Activity
Output all entries exactly; images excluded.

(Images with lens parameters)
- - -

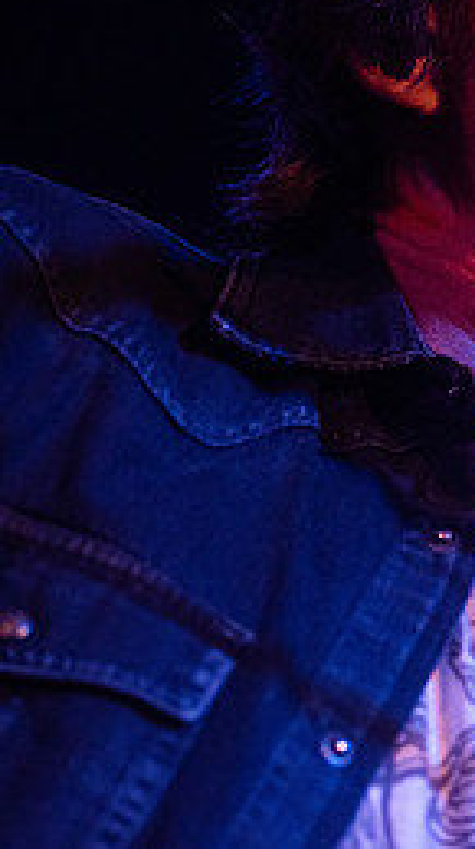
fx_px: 4225
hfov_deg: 6.4
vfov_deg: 11.4
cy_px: 218
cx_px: 688
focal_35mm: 188
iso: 2500
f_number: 3.2
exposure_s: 1/100
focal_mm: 80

- - -

Result of the task
fx_px: 4225
hfov_deg: 6.4
vfov_deg: 11.4
cy_px: 218
cx_px: 688
focal_35mm: 188
iso: 2500
f_number: 3.2
exposure_s: 1/100
focal_mm: 80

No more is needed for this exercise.